Let $R$ be an arbitrary (commutative) ring. Let $I \subseteq R$ be an ideal such that $I$ has a minimal primary decomposition $$I =\bigcap_{i=1}^s Q_i$$ with $Q_i$ $P_i$-primary ideal, $i=1, \dots,s$.
We know that $\sqrt I = \bigcap_{P \in \mathrm{Min}(I)}P$. If $I$ is radical we can say: $$\bigcap_{i=1}^s Q_i = \bigcap_{i=1}^s P_i=\bigcap_{P \in \mathrm{Min}(I)}P.$$ Can we conclude that $Q_i$ must be equal to $P_i$ for all $i=1, \dots,s$?
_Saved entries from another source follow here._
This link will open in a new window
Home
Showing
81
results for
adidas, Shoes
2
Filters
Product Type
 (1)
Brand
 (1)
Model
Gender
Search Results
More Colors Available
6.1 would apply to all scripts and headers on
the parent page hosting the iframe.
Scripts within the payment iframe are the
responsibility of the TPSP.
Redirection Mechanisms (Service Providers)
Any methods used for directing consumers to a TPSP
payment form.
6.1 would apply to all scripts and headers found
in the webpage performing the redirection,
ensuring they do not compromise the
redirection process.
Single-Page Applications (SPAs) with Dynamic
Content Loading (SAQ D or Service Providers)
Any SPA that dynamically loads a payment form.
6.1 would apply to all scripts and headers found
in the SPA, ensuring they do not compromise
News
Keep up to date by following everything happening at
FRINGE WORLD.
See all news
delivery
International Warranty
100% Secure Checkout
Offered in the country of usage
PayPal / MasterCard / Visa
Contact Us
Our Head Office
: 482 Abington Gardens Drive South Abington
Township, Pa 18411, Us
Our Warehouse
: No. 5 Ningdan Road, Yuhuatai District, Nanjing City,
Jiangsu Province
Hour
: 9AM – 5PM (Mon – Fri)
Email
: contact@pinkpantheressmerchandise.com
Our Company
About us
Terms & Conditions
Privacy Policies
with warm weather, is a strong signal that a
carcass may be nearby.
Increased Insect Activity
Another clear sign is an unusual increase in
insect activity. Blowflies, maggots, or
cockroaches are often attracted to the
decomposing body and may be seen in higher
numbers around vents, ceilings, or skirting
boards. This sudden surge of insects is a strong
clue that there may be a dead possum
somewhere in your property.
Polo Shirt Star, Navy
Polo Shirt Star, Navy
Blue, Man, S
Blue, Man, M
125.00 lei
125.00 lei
I see that there is a similar question about embedded prime ideals, but it only explains that, in the same hypothesis, the $P_i$'s must be minimal primes. I understood this statement, but I can't understand why in this case holds the equality $Q_i =P_i$.
$Q_i$ contains the intersection of all associated primes. In particular, $Q_i$ contains an associated prime (why?), say $P_j$. From $P_j\subseteq Q_i$ we get $P_j\subseteq P_i$ (why?). Then $P_j=P_i$ (why?). We get $P_i\subseteq Q_i$, so $P_i=Q_i$ (why?).